Reforms in how English is taught and learned

Vietnamese students enjoy three major advantages to excel in English: a neutral, expressive Vietnamese accent; the use of the Latin alphabet, which the English language also adopts; and their own aptitude and eagerness for a brilliant command of English. So let’s just make the most of these strengths to allow the country’s education sector to rival that of Singapore’s.

Regarding textbook content: the Ministry of Education and Training should select and put into use appropriate textbooks compiled by native speakers. Equal attention should be given to four skills: listening, speaking, reading and writing, and ample practice of the skills should be made a top priority. The teaching staff are thus supposed to be qualified and excel in these skills to undertake their critical guiding role.

It’s recommended that the ministry and schools assess expertise in the four skills among English students across the country. Qualified teachers are retained, while those failing to meet the criteria should be suspended from work or be required to take complementary courses.

To offset the loss of unqualified teachers, schools should publicly recruit teaching staff through local media. Candidates are supposed to have pedagogy certificates and meet requirements set by the Department of Testing and Auditing Education Quality. Each school can employ four or five Filipino teachers who boast a satisfactory English command and demand acceptable salaries. I think students’ parents would be willing to spend around VND300,000-400,000 a month to pay foreign teachers. Only then would such problems in teaching and learning English be radically resolved.

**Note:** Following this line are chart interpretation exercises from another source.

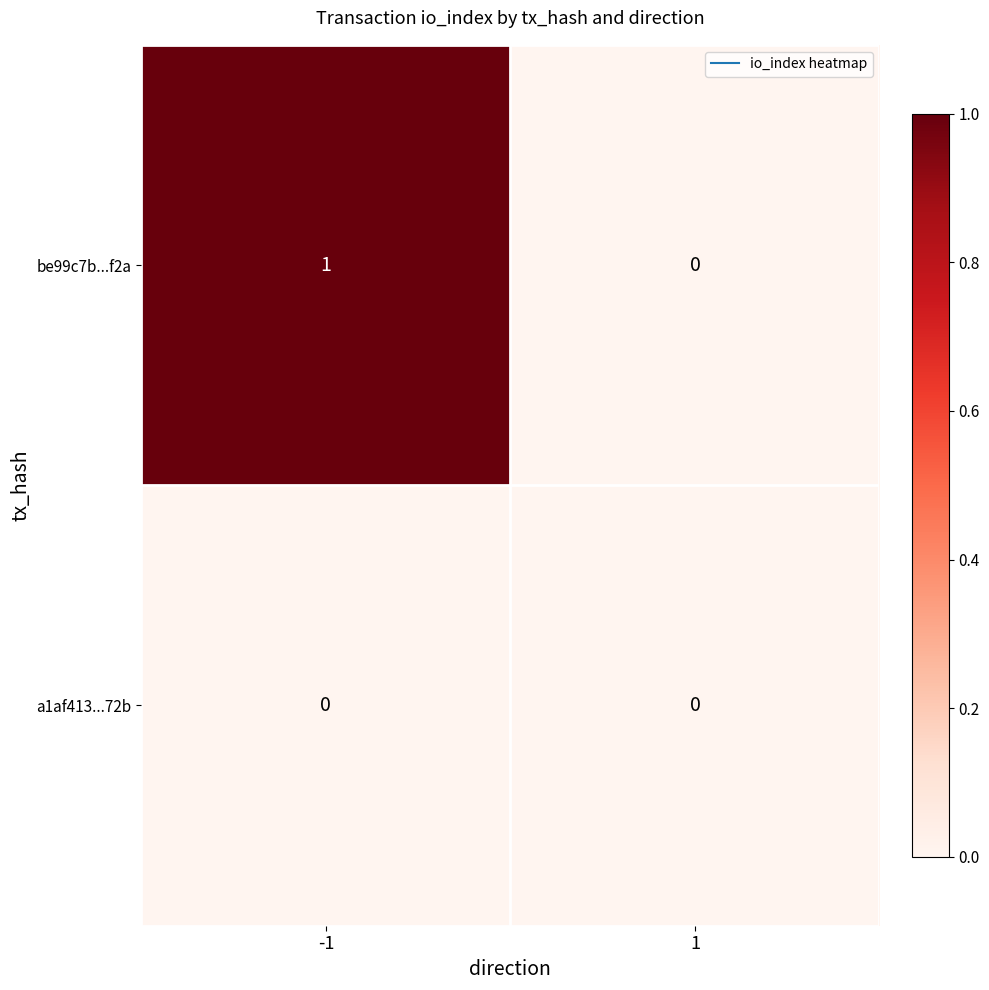

List the series in order of their overall mean, lowest first.

a1af413...72b, be99c7b...f2a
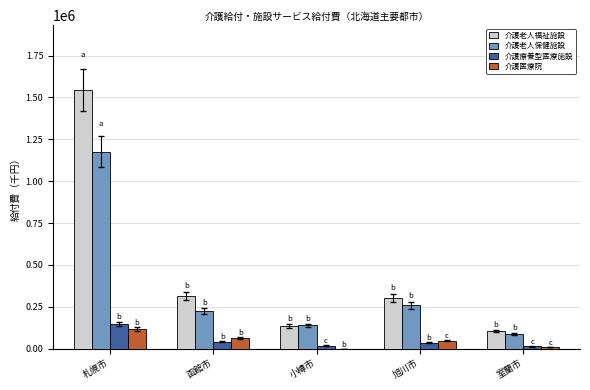

Is the value of 介護老人福祉施設 at 函館市 greater than the value of 介護老人保健施設 at 小樽市?

Yes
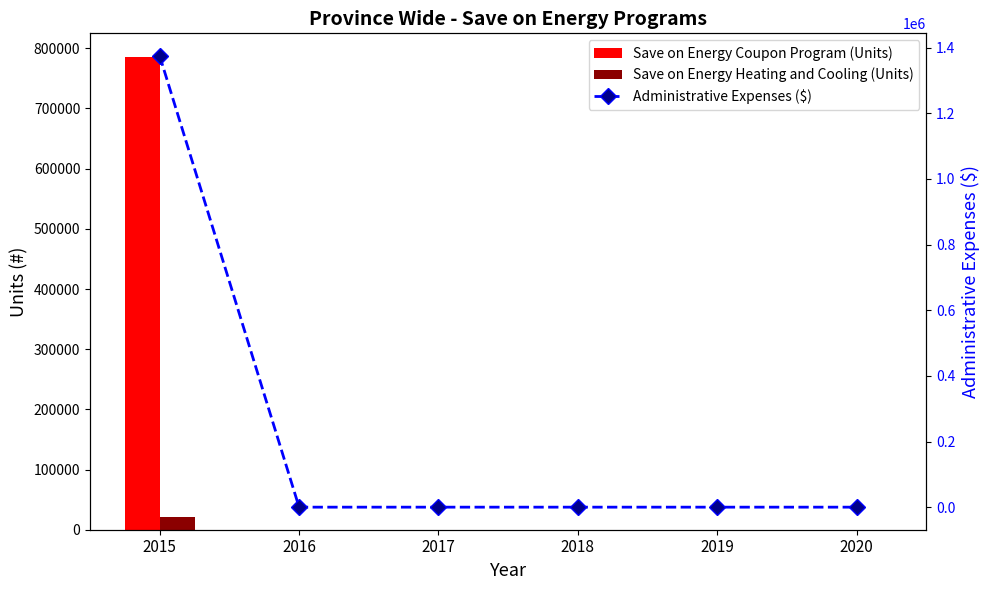

Rank the series at 2019 from highest to lowest value.

Save on Energy Coupon Program (Units), Save on Energy Heating and Cooling (Units), Administrative Expenses ($)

Designing lessons in the form of workshops

Teachers reciting for students to jot down remains a weakness of a 45-minute period. The ministry should run more workshops, which would do more good for students and teachers, as the knowledge flow is not disrupted and the teachers are no longer under time pressure. Workshops also allow students to actively contribute to the lessons and engage in teamwork, thus boosting their comprehension and retention of the presented knowledge.

Flexible timing would also help teachers properly arrange students’ presentations, in which they are welcome to express themselves and be as innovative as they can.

“Ky Vong Viet Nam 20 Nam Toi” is a competition organized by the World Bank in Vietnam and Tuoi Tre (Youth) newspaper that encourages local youths to write down their wildest, yet feasible, dreams about how Vietnam will change in 20 years’ time.